__Exercise aim__:
Reproduce everything from the line containing "between the transfer" down to the line containing "sections 8.3 and", including both of those lines, without changing a word.

"""

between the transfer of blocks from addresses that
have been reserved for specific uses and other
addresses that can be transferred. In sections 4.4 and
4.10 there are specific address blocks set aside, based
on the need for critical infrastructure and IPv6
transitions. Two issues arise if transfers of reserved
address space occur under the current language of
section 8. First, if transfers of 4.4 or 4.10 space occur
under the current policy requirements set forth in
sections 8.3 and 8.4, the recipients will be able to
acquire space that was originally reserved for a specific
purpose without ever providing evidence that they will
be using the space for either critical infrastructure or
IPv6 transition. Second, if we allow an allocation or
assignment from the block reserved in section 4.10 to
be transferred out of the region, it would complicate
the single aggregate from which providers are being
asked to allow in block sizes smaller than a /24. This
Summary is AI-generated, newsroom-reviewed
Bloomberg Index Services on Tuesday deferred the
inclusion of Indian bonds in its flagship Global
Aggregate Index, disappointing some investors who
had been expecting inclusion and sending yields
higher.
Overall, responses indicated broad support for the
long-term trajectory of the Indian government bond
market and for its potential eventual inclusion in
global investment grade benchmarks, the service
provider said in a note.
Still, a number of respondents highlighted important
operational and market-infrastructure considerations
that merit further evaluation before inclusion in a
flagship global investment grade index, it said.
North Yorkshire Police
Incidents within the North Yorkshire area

"""
"""

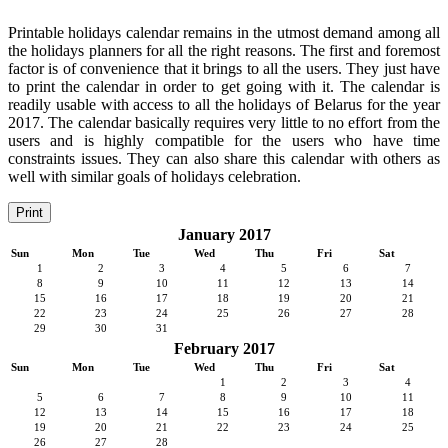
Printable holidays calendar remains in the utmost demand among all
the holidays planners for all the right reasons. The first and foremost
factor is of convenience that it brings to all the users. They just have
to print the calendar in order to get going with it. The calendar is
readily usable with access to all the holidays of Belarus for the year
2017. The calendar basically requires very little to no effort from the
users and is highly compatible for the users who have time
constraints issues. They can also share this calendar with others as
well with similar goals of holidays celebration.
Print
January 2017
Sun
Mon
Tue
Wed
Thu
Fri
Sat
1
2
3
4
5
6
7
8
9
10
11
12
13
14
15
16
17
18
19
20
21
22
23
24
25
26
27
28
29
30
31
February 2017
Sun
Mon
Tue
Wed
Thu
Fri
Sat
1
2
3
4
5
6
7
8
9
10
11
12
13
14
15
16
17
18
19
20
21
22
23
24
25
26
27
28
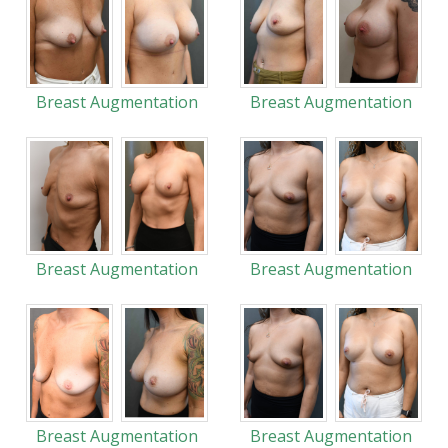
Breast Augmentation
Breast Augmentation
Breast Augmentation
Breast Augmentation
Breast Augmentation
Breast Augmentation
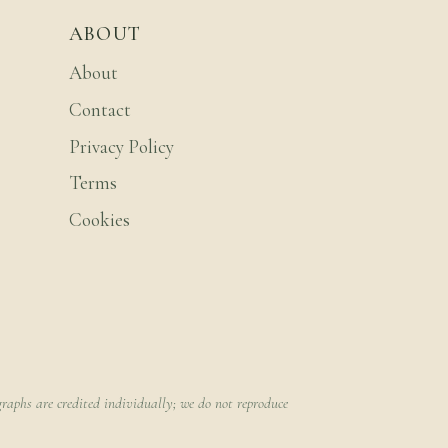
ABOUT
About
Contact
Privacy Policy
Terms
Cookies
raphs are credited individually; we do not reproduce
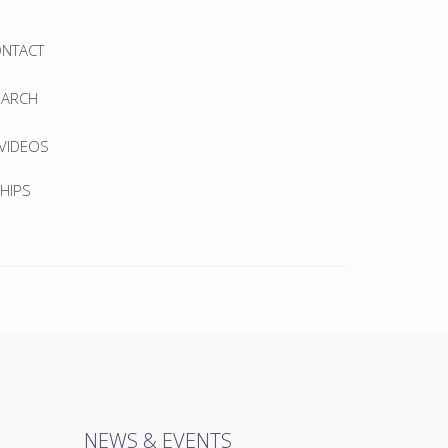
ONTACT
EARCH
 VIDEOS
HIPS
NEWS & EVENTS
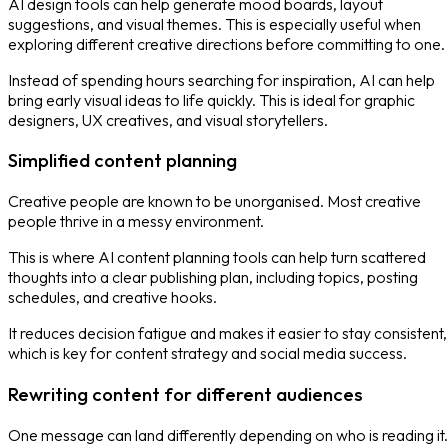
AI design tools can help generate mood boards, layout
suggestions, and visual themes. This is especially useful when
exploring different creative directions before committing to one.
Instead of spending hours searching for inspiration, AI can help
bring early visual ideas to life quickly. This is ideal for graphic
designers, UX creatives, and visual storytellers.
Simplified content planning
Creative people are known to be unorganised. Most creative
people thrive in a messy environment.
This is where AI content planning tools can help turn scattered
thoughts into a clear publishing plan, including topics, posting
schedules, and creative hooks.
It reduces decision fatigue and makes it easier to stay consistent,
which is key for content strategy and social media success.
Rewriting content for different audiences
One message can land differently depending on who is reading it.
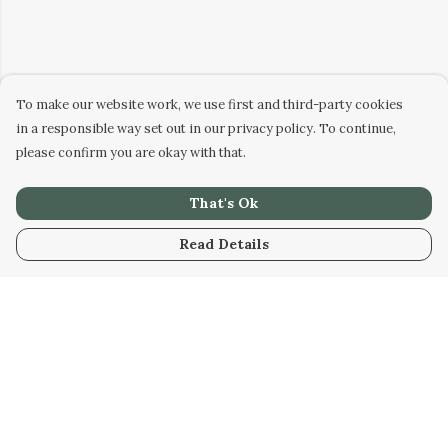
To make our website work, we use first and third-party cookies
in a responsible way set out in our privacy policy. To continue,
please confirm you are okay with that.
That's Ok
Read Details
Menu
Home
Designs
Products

"""
"""

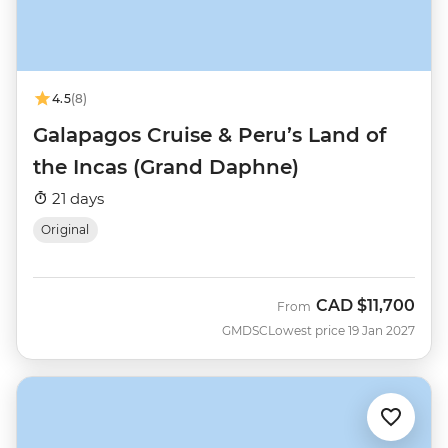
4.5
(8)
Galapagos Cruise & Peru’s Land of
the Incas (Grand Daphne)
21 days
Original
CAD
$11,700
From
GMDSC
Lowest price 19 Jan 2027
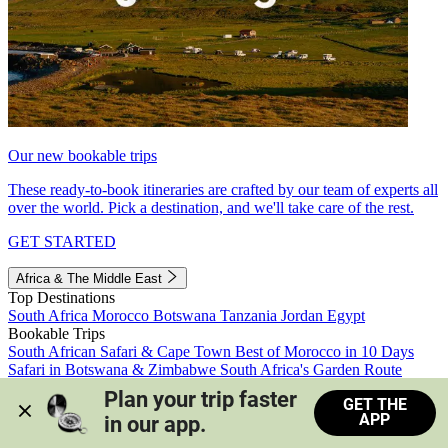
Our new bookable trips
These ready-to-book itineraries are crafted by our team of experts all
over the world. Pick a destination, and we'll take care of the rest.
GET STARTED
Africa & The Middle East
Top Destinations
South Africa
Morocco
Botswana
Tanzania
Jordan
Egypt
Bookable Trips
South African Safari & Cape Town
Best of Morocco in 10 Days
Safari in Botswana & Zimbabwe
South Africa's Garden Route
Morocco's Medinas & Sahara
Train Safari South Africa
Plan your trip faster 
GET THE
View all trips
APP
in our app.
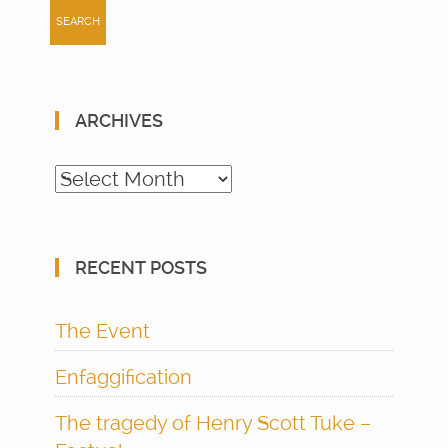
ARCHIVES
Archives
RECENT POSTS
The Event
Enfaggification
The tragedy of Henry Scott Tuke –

"""

__Response to the exercise__:
between the transfer of blocks from addresses that
have been reserved for specific uses and other
addresses that can be transferred. In sections 4.4 and
4.10 there are specific address blocks set aside, based
on the need for critical infrastructure and IPv6
transitions. Two issues arise if transfers of reserved
address space occur under the current language of
section 8. First, if transfers of 4.4 or 4.10 space occur
under the current policy requirements set forth in
sections 8.3 and 8.4, the recipients will be able to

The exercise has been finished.